(Problem requirements):
Below this line are records; transcribe exactly the lines between the one holding "Assistant de langue" and the one holding "filoso comentario de", inclusive, and omit the pictures.

Dataset records
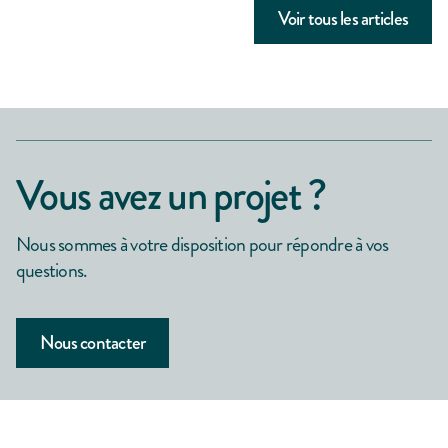
Voir tous les articles
Vous avez un projet ?
Nous sommes à votre disposition pour répondre à vos
questions.
Nous contacter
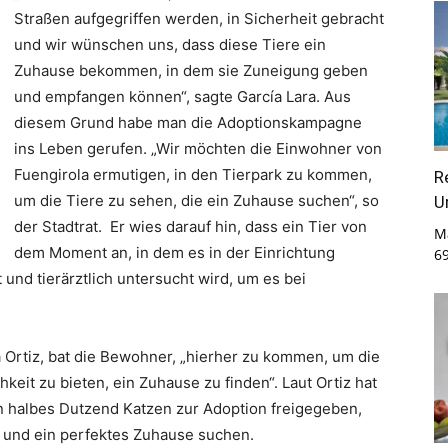
Straßen aufgegriffen werden, in Sicherheit gebracht
und wir wünschen uns, dass diese Tiere ein
Zuhause bekommen, in dem sie Zuneigung geben
und empfangen können“, sagte García Lara. Aus
diesem Grund habe man die Adoptionskampagne
ins Leben gerufen. „Wir möchten die Einwohner von
Fuengirola ermutigen, in den Tierpark zu kommen,
R
um die Tiere zu sehen, die ein Zuhause suchen“, so
U
der Stadtrat. Er wies darauf hin, dass ein Tier von
M
dem Moment an, in dem es in der Einrichtung
6
nd tierärztlich untersucht wird, um es bei
 Ortiz, bat die Bewohner, „hierher zu kommen, um die
eit zu bieten, ein Zuhause zu finden“. Laut Ortiz hat
in halbes Dutzend Katzen zur Adoption freigegeben,
d und ein perfektes Zuhause suchen.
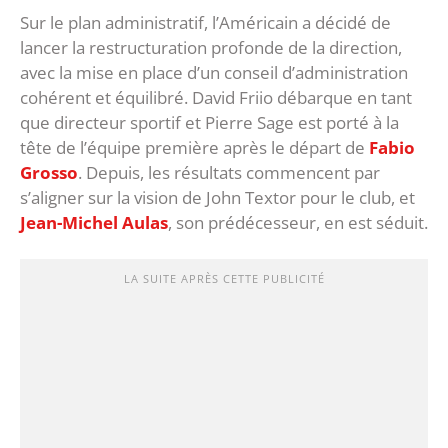
Sur le plan administratif, l’Américain a décidé de
lancer la restructuration profonde de la direction,
avec la mise en place d’un conseil d’administration
cohérent et équilibré. David Friio débarque en tant
que directeur sportif et Pierre Sage est porté à la
tête de l’équipe première après le départ de
Fabio
Grosso
. Depuis, les résultats commencent par
s’aligner sur la vision de John Textor pour le club, et
Jean-Michel Aulas
, son prédécesseur, en est séduit.
LA SUITE APRÈS CETTE PUBLICITÉ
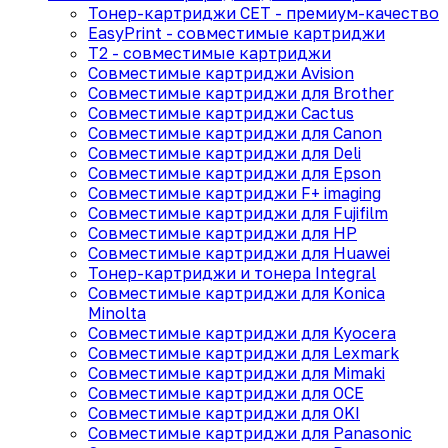
Тонер-картриджи CET - премиум-качество
EasyPrint - cовместимые картриджи
T2 - совместимые картриджи
Совместимые картриджи Avision
Совместимые картриджи для Brother
Совместимые картриджи Cactus
Совместимые картриджи для Canon
Совместимые картриджи для Deli
Совместимые картриджи для Epson
Совместимые картриджи F+ imaging
Совместимые картриджи для Fujifilm
Совместимые картриджи для HP
Совместимые картриджи для Huawei
Тонер-картриджи и тонера Integral
Совместимые картриджи для Konica
Minolta
Совместимые картриджи для Kyocera
Совместимые картриджи для Lexmark
Совместимые картриджи для Mimaki
Совместимые картриджи для OCE
Совместимые картриджи для OKI
Совместимые картриджи для Panasonic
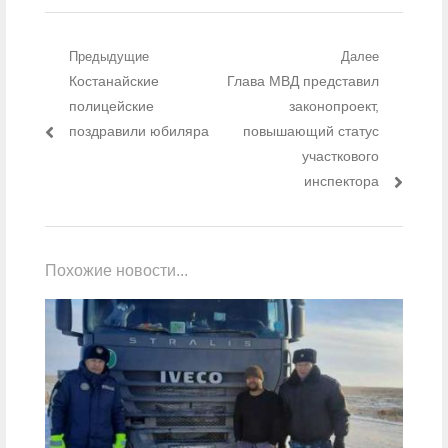
Навигация по записям
Предыдущие
Далее
Предыдущий пост:
Костанайские
Следующий пост:
Глава МВД представил
полицейские
законопроект,
поздравили юбиляра
повышающий статус
участкового
инспектора
Похожие новости...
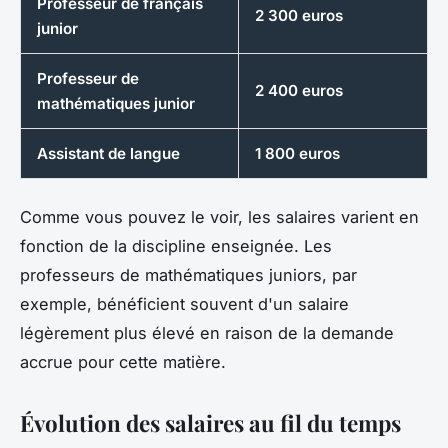
Professeur de français
2 300 euros
junior
Professeur de
2 400 euros
mathématiques junior
Assistant de langue
1 800 euros
Comme vous pouvez le voir, les salaires varient en
fonction de la discipline enseignée. Les
professeurs de mathématiques juniors, par
exemple, bénéficient souvent d'un salaire
légèrement plus élevé en raison de la demande
accrue pour cette matière.
Évolution des salaires au fil du temps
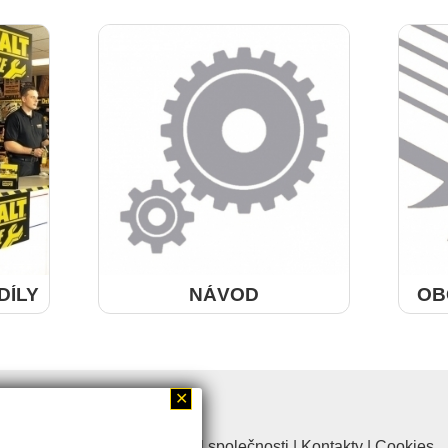
DÍLY
NÁVOD
OB
více
✕
Historie společnosti
|
Profil společnosti
|
Kontakty
|
Cookies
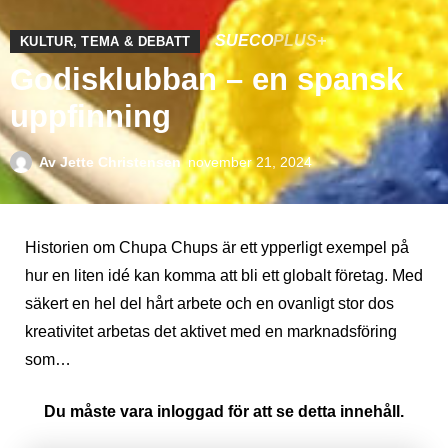
SUECO
PLUS+
KULTUR
,
TEMA & DEBATT
Godisklubban – en spansk
uppfinning
Av
Jette Christensen
november 21, 2024
Historien om Chupa Chups är ett ypperligt exempel på
hur en liten idé kan komma att bli ett globalt företag. Med
säkert en hel del hårt arbete och en ovanligt stor dos
kreativitet arbetas det aktivet med en marknadsföring
som…
Du måste vara inloggad för att se detta innehåll.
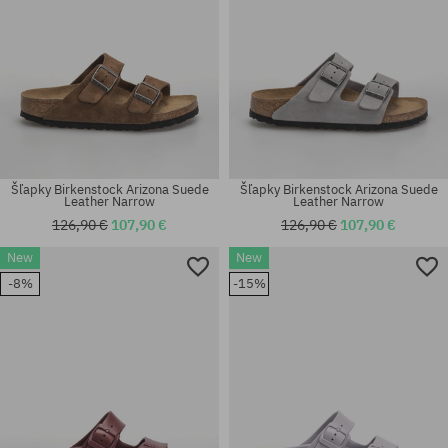
Šľapky Birkenstock Arizona Suede
Šľapky Birkenstock Arizona Suede
Leather Narrow
Leather Narrow
126,90 €
107,90 €
126,90 €
107,90 €
New
New
Dostupné veľkosti:
Dostupné veľkosti:
-8%
-15%
36; 37; 38; 41
42; 43; 44; 45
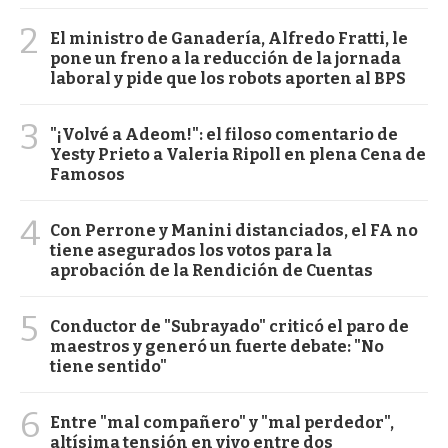
2
El ministro de Ganadería, Alfredo Fratti, le
pone un freno a la reducción de la jornada
laboral y pide que los robots aporten al BPS
3
"¡Volvé a Adeom!": el filoso comentario de
Yesty Prieto a Valeria Ripoll en plena Cena de
Famosos
4
Con Perrone y Manini distanciados, el FA no
tiene asegurados los votos para la
aprobación de la Rendición de Cuentas
5
Conductor de "Subrayado" criticó el paro de
maestros y generó un fuerte debate: "No
tiene sentido"
6
Entre "mal compañero" y "mal perdedor",
altísima tensión en vivo entre dos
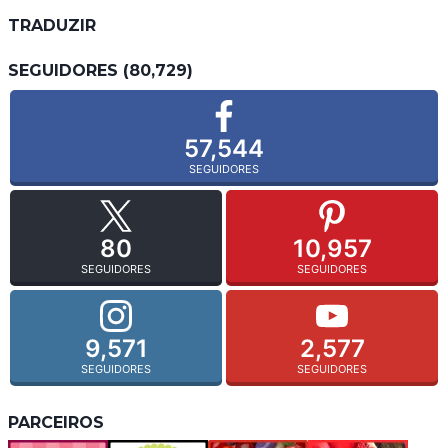
TRADUZIR
SEGUIDORES (80,729)
57,544
SEGUIDORES
80
10,957
SEGUIDORES
SEGUIDORES
9,571
2,577
SEGUIDORES
SEGUIDORES
PARCEIROS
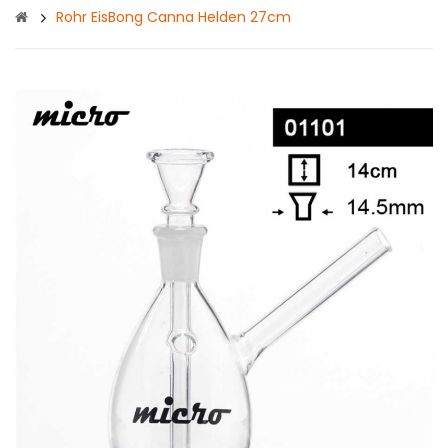
Rohr EisBong Canna Helden 27cm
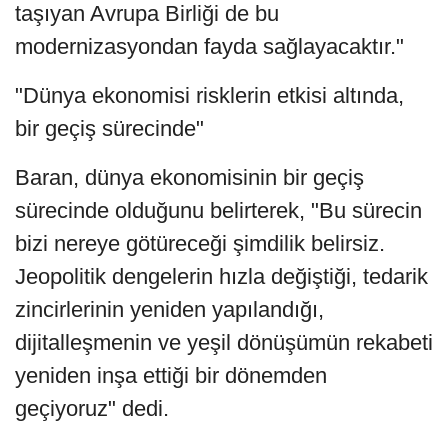
taşıyan Avrupa Birliği de bu
modernizasyondan fayda sağlayacaktır."
"Dünya ekonomisi risklerin etkisi altında,
bir geçiş sürecinde"
Baran, dünya ekonomisinin bir geçiş
sürecinde olduğunu belirterek, "Bu sürecin
bizi nereye götüreceği şimdilik belirsiz.
Jeopolitik dengelerin hızla değiştiği, tedarik
zincirlerinin yeniden yapılandığı,
dijitalleşmenin ve yeşil dönüşümün rekabeti
yeniden inşa ettiği bir dönemden
geçiyoruz" dedi.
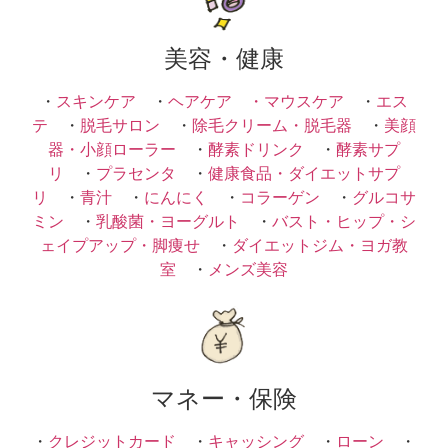
美容・健康
・
スキンケア
・
ヘアケア ・
マウスケア
・
エス
テ
・
脱毛サロン
・
除毛クリーム・脱毛器
・
美顔
器・小顔ローラー
・
酵素ドリンク
・
酵素サプ
リ
・
プラセンタ
・
健康食品・ダイエットサプ
リ
・
青汁
・
にんにく
・
コラーゲン
・
グルコサ
ミン
・
乳酸菌・ヨーグルト
・
バスト・ヒップ・シ
ェイプアップ・脚痩せ
・
ダイエットジム・ヨガ教
室
・
メンズ美容
マネー・保険
・
クレジットカード
・
キャッシング
・
ローン
・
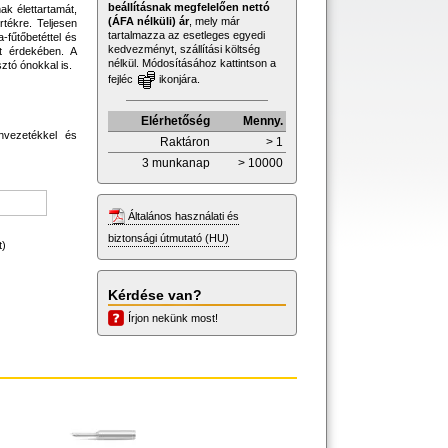
beállításnak megfelelően nettó
ak élettartamát,
(ÁFA nélküli) ár
, mely már
értékre. Teljesen
tartalmazza az esetleges egyedi
-fűtőbetéttel és
kedvezményt, szállítási költség
at érdekében. A
nélkül. Módosításához kattintson a
tó ónokkal is.
fejléc
ikonjára.
Elérhetőség
Menny.
onvezetékkel és
Raktáron
> 1
3 munkanap
> 10000
Általános használati és
biztonsági útmutató (HU)
t)
Kérdése van?
Írjon nekünk most!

(Solution):
Assistant de langue
1 800 euros
Comme vous pouvez le voir, les salaires varient en
fonction de la discipline enseignée. Les
professeurs de mathématiques juniors, par
exemple, bénéficient souvent d'un salaire
légèrement plus élevé en raison de la demande
accrue pour cette matière.
Évolution des salaires au fil du temps
DÍLY
NÁVOD
OB
více
✕
Historie společnosti
|
Profil společnosti
|
Kontakty
|
Cookies
SUECO
PLUS+
KULTUR
,
TEMA & DEBATT
Godisklubban – en spansk
uppfinning
Av
Jette Christensen
november 21, 2024
Historien om Chupa Chups är ett ypperligt exempel på
hur en liten idé kan komma att bli ett globalt företag. Med
säkert en hel del hårt arbete och en ovanligt stor dos
kreativitet arbetas det aktivet med en marknadsföring
som…
Du måste vara inloggad för att se detta innehåll.
Šľapky Birkenstock Arizona Suede
Šľapky Birkenstock Arizona Suede
Leather Narrow
Leather Narrow
126,90 €
107,90 €
126,90 €
107,90 €
New
New
Dostupné veľkosti:
Dostupné veľkosti:
-8%
-15%
36; 37; 38; 41
42; 43; 44; 45
2
El ministro de Ganadería, Alfredo Fratti, le
pone un freno a la reducción de la jornada
laboral y pide que los robots aporten al BPS
3
"¡Volvé a Adeom!": el filoso comentario de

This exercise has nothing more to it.